La luna brilla radiante, blanca, reluciente, como si no tuviera oscuros cráteres en su piel. Es lo que da a entender. Es lo que damos a entender todos. Brillamos con toda nuestra fuerza, falsamente felices, para que nadie vea los negros cráteres de nuestro corazón.

Cuando alguien clava su bandera en nuestra alma, cuando descubren que en nosotros hay vida, cuando descubren que no brillamos tanto de cerca como de lejos, cuando descubren nuestra verdadera identidad, nos escondemos, nos ocultamos de la vista de todos, como hace la luna cuando sale nueva, como hace el amor cuando es descubierto.

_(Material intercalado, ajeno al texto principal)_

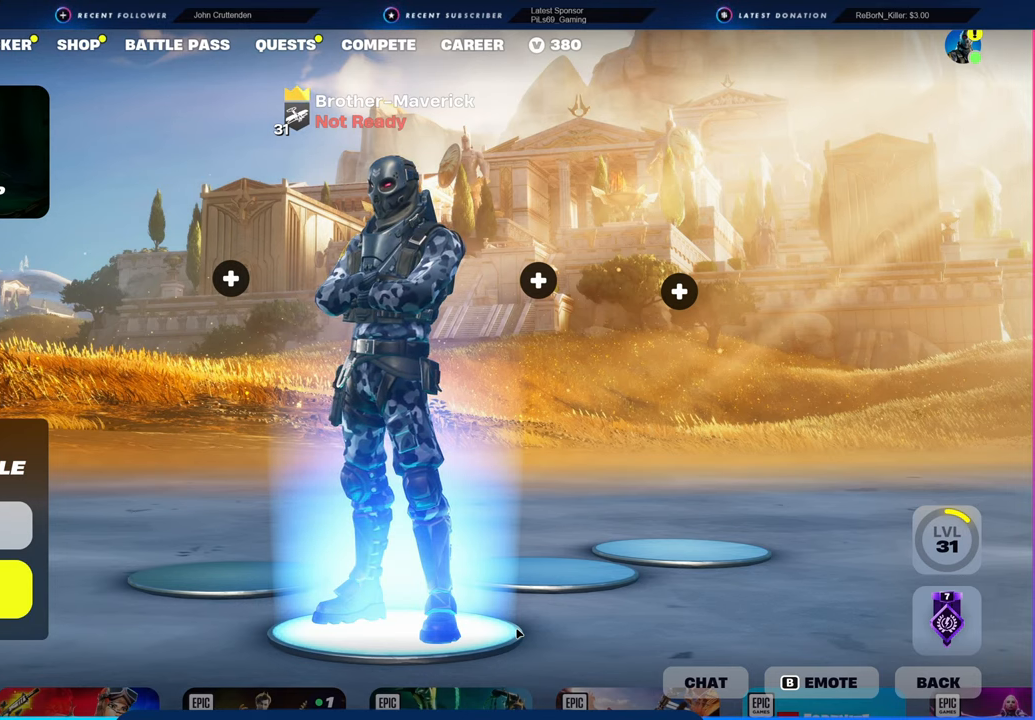
{"keys": [], "mouse": [], "mouse_move": "right", "events": []}
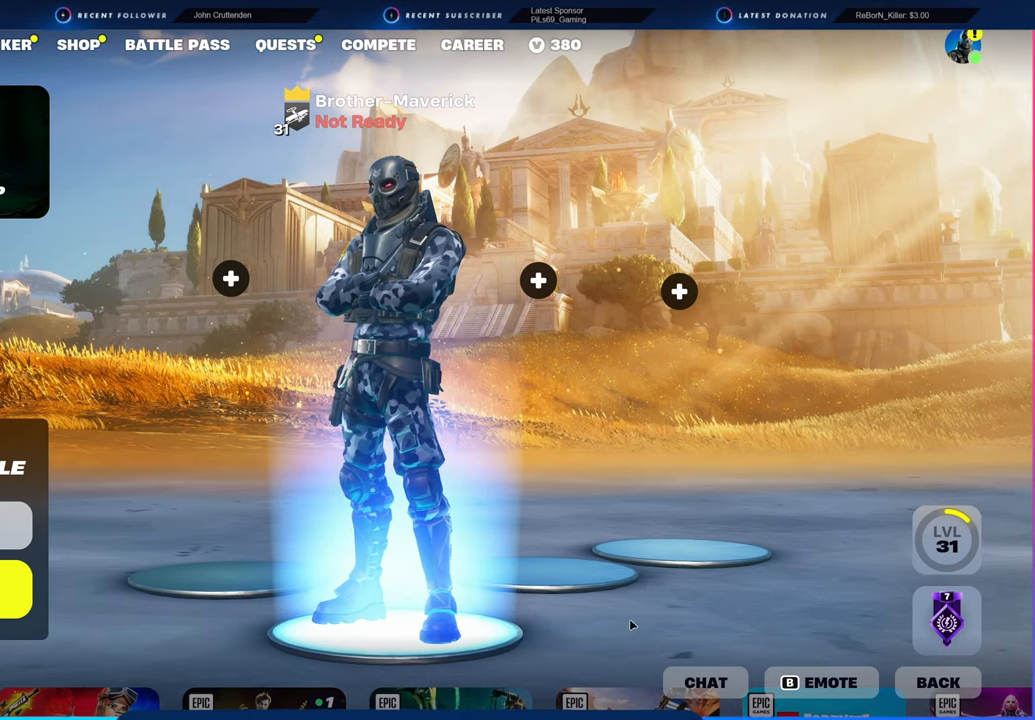
{"keys": [], "mouse": [], "mouse_move": "left", "events": []}
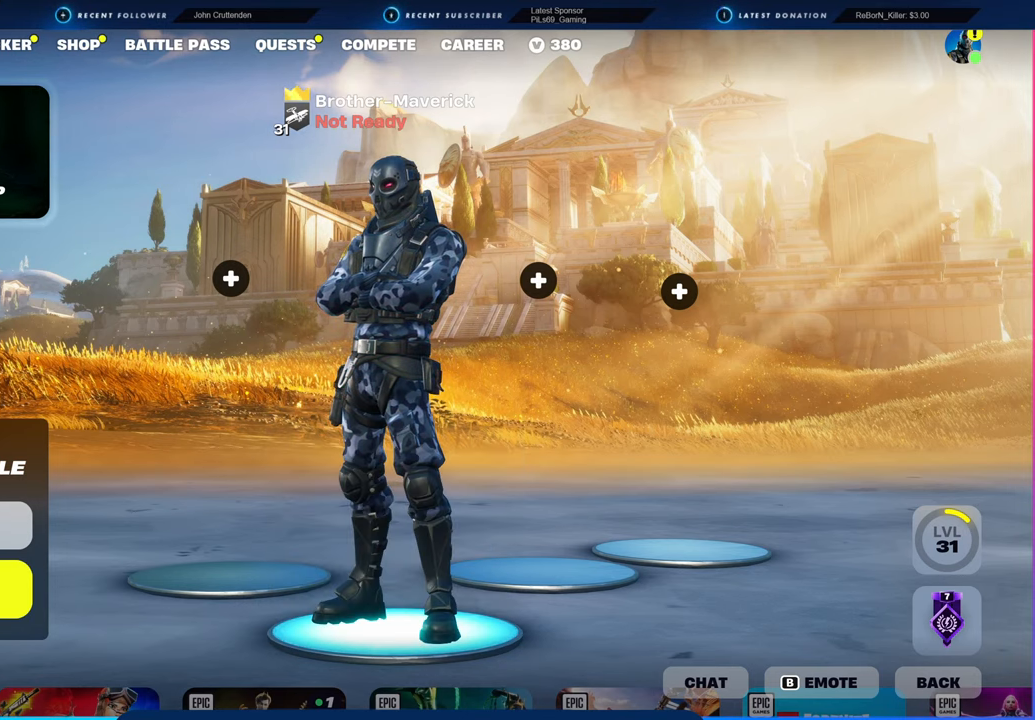
{"keys": [], "mouse": [], "mouse_move": "up-right", "events": []}
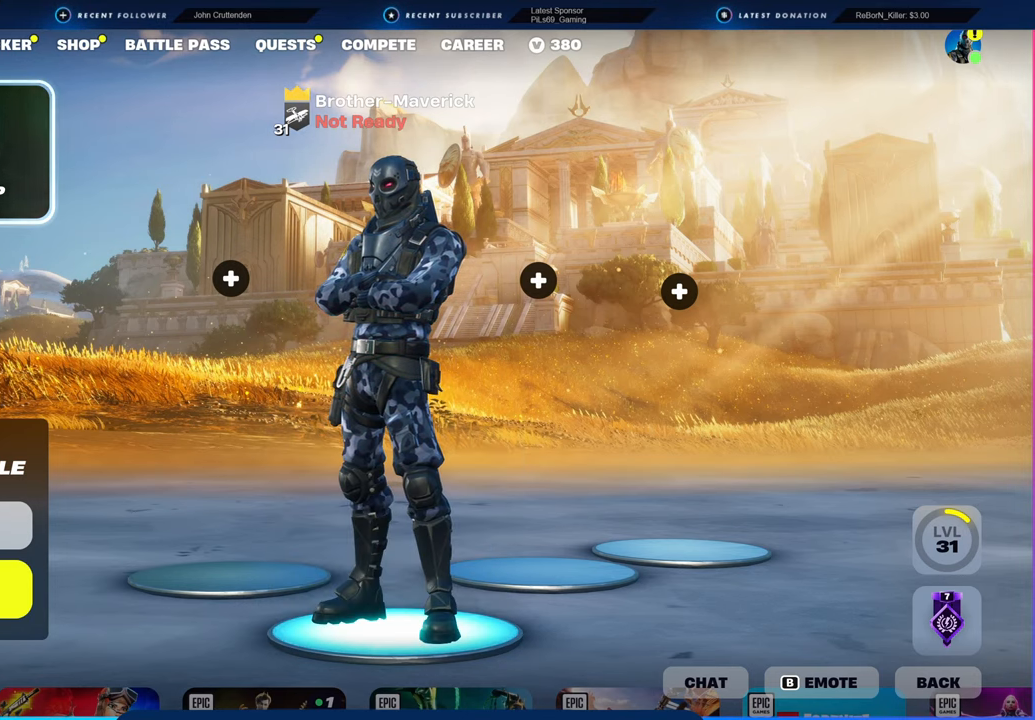
{"keys": [], "mouse": [], "mouse_move": "still", "events": [[167, "mouse_left", "down"], [267, "mouse_left", "up"]]}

El pozo de nuestra alma, ese pozo al que caemos cuando creemos morir, cuando queremos morir o cuando nada va bien; ese pozo que está ahí, ese pozo que nos tira y nos retiene en él hasta que una suave brisa marina llega a nosotros, penetra en lo oscuro del pozo y nos tiende una cuerda invisible para escapar, una cuerda compuesta por amor de los más allegados; por el amor de un nuevo amor; o por el amor… ¡da igual de quién! Alguien que nos ama, ¡qué más da! Entonces el pozo se queda sin agua, el desierto sin arena, y se forma un oasis de sangre sucia y desechable. Esa sangre de la que queremos deshacernos, esa sangre que contiene recuerdos dañinos, recuerdos que hacen resurgir en nosotros la pena y el dolor… ese oasis que queremos perder, esa sangre que queremos brote por nuestra piel y desaparezca de nosotros, de nuestro cuerpo, de nuestro ser, de nuestra alma…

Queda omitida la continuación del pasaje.